▶ [DATA RECORDS]:
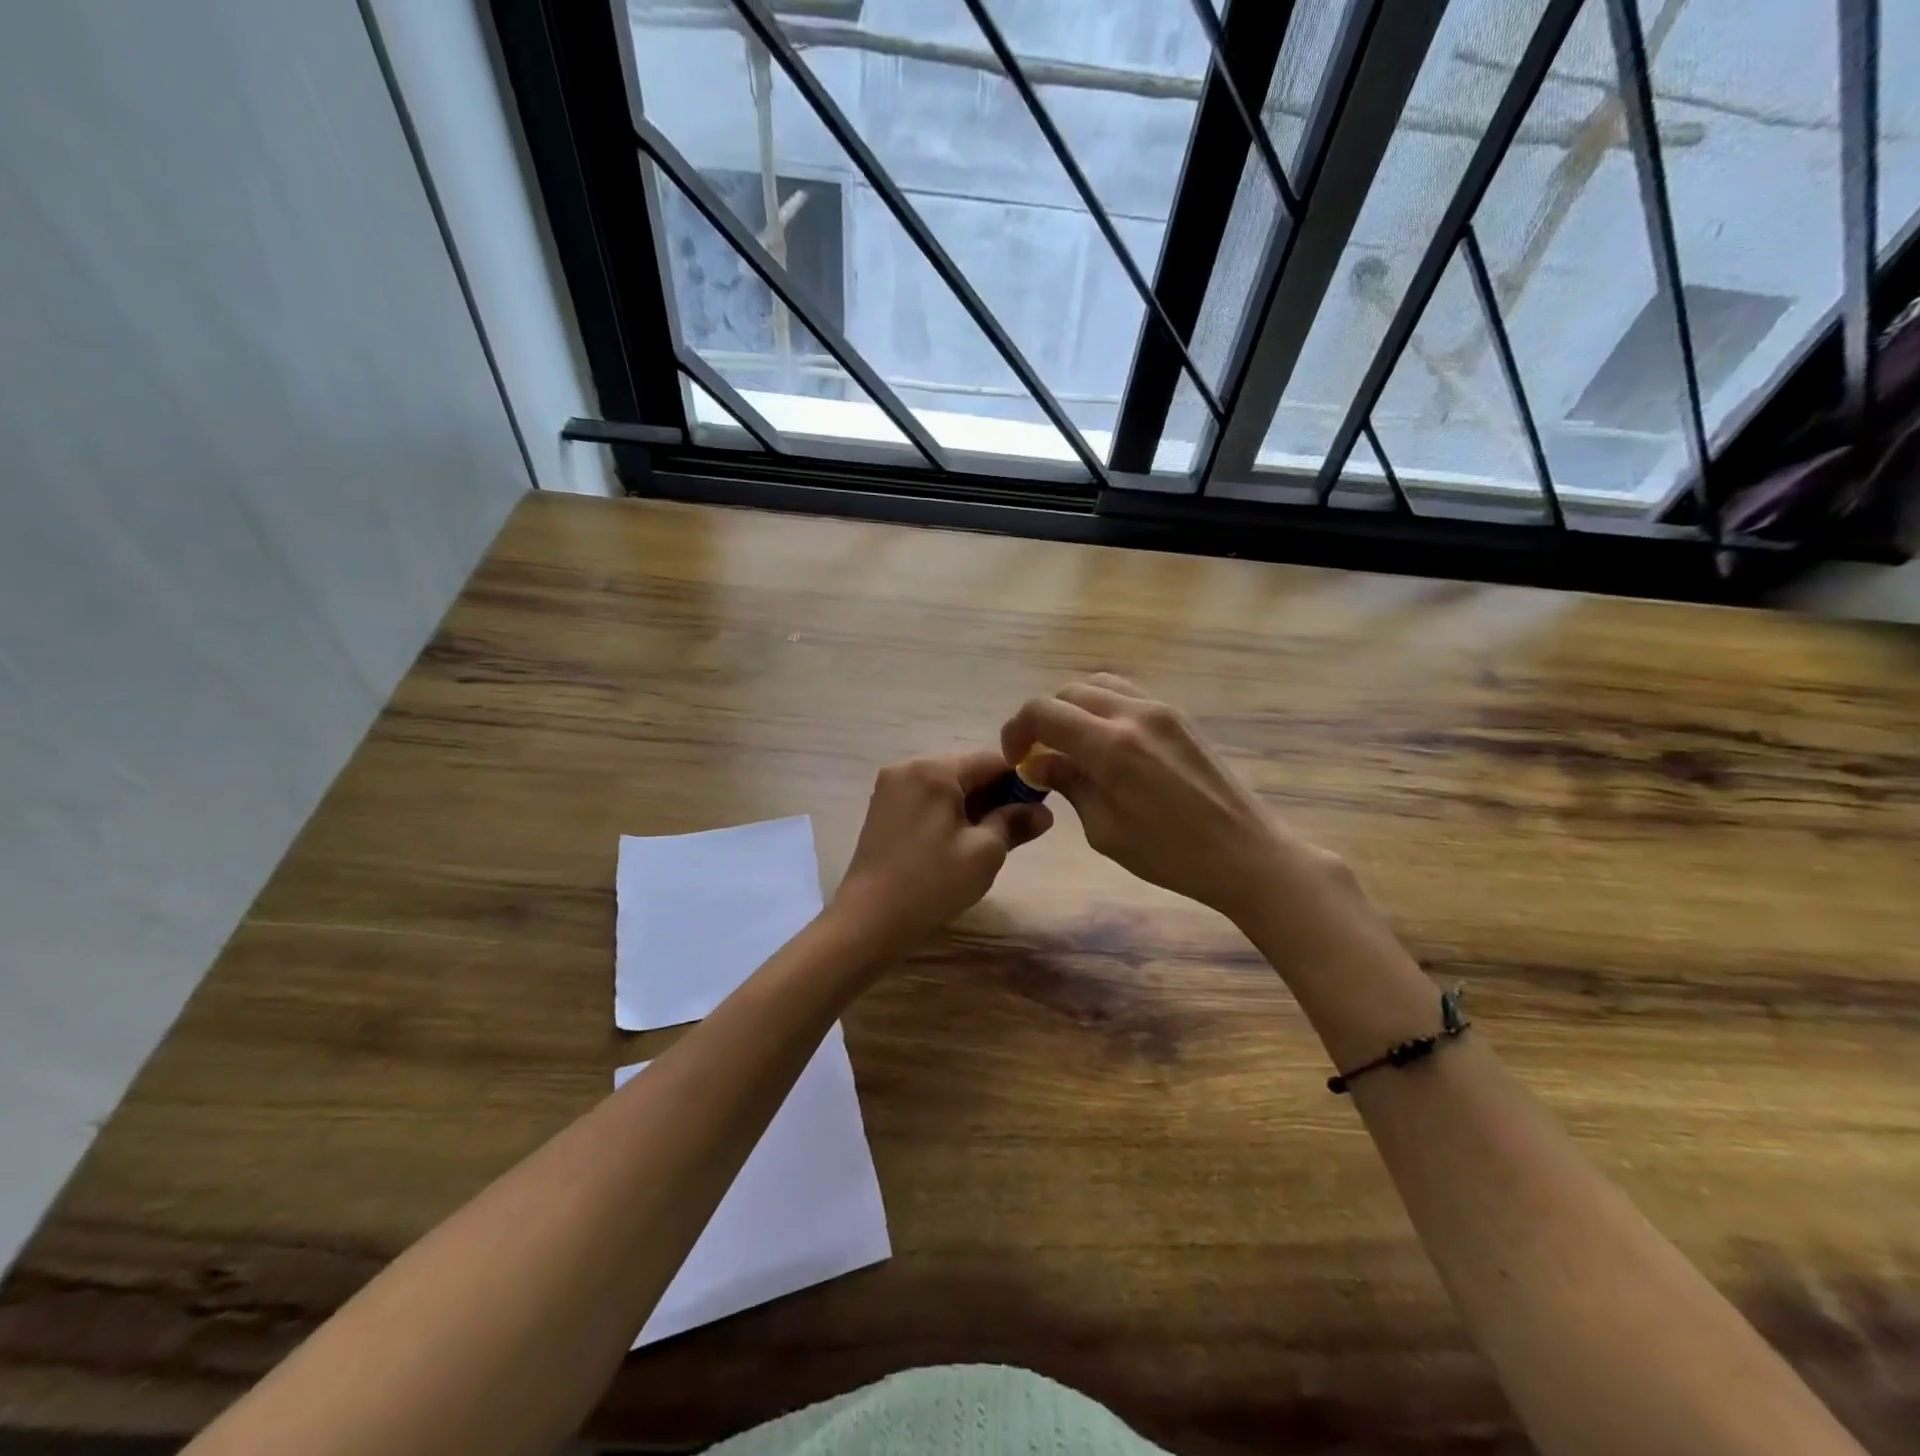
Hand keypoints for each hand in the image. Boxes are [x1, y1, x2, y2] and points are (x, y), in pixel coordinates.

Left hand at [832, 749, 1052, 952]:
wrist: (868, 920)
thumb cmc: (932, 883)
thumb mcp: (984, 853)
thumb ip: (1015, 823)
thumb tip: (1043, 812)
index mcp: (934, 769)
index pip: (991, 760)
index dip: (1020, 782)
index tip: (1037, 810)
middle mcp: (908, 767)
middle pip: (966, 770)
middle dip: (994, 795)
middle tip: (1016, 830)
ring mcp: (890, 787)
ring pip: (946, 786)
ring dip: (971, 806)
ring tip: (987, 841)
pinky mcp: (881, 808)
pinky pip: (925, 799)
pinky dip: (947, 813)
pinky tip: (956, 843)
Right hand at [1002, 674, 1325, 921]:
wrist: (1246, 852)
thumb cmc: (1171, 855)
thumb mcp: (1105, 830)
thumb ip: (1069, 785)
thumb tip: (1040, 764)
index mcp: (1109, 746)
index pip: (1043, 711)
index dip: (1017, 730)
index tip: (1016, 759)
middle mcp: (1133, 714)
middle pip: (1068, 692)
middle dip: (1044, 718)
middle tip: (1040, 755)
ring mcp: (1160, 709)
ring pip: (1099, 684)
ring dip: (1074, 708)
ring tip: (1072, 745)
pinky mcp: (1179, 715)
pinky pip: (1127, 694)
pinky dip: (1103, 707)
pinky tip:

▶ [WORK ORDER]:
Check the entries above line by line and return each one containing the word "index".

▶ [THE ANSWER]:
index mcp: (934, 769)
index pip: (991, 760)
index dip: (1020, 782)
index tip: (1037, 810)
index mcp: (1109, 746)
index pip: (1043, 711)
index dip: (1017, 730)
index tip: (1016, 759)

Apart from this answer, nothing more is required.